The old man took a dainty sip of his ale and replaced it on the coaster. “You know who Te Aké is, boy. You must recall the spirit of Tawhiri-matea. Let it go. Embrace your nature. It is what will define you, in the end.”
“Faber est suae quisque fortunae,” Manu replied, matching The Raven-Master’s gaze. Henr
y stared at his friend. Was that the Darkwells motto? The old man smirked, amused.
“Quite. Shame. Wardgrave and Te Aké would be a potent mix. But fight it all that you want, you will always have something of the savage about you.”
“That’s my English half.”
“Ho ho! I like you boy. You have spirit, as expected. But know that they won’t see you that way.”
“Is that all?” Manu asked with obvious irritation in his voice, “Or are you going to tell me why you abandoned my parents and your duty?”

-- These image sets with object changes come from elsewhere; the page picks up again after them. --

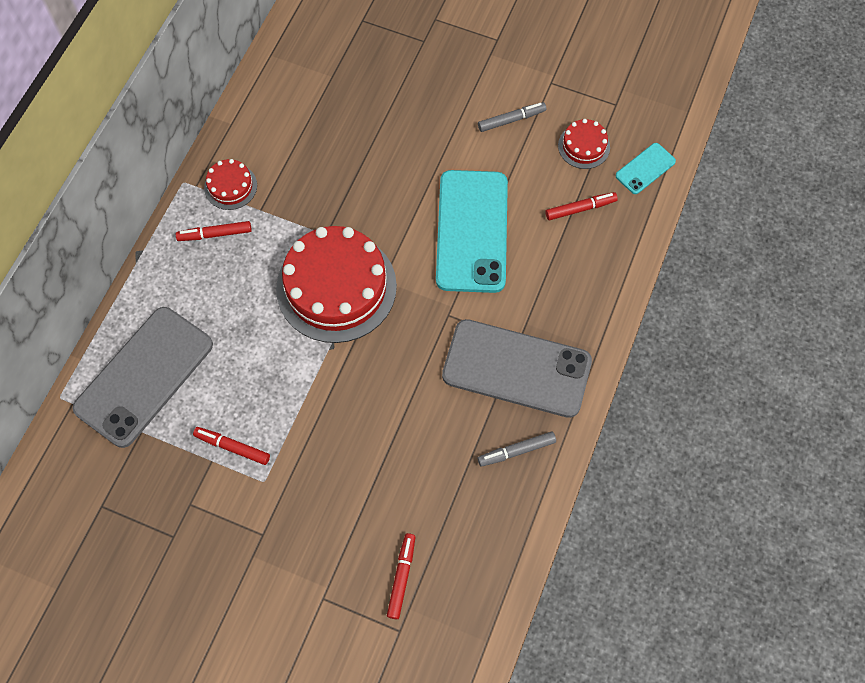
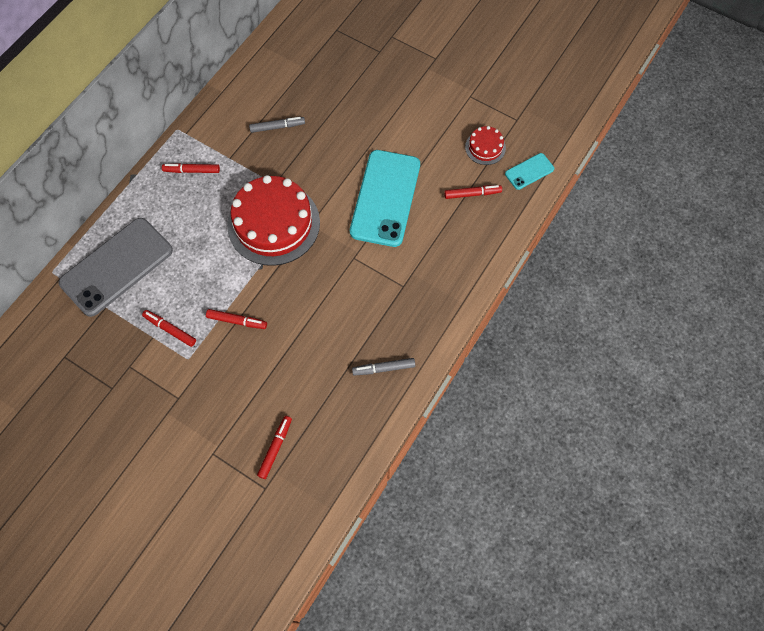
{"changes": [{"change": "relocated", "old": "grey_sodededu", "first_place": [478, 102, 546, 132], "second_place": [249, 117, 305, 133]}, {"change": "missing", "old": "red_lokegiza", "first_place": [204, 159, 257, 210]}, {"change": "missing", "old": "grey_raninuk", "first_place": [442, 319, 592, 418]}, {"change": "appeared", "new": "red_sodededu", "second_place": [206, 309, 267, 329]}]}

The Raven-Master didn’t even twitch. “James Wardgrave disobeyed a direct order to return to London. As did Ranger Harrington. The Empire is gone. The cheering mobs wanted us all out. The natives couldn’t wait to start helping themselves to everything we had carved out of the nothingness. So be it. If they don’t want us let them handle the problems left behind in the dark places. Besides, this is a new world. The horrors these days are in suites and on trading floors rather than in ritual circles. They carry machine guns and drive tanks rather than swords and spells. It is the monsters of mankind that has brought trouble in your home, not some magical catastrophe. Your parents were victims of the very people they were misguidedly trying to protect.”
“And the Feylings?” Henry found himself asking.
“As dangerous as children with paper swords. They are no match for a proper Valraven, as our Keeper demonstrates. We will let them break themselves against our strength. That is my message to you all, Master Wardgrave. Do not do anything rash. Harrington’s tale is a fantasy. Persist. Finish your time at Darkwells and we will come for you.”
There was a silence as the three friends absorbed this. Heather spoke for the first time, “And what about me? Why am I here?”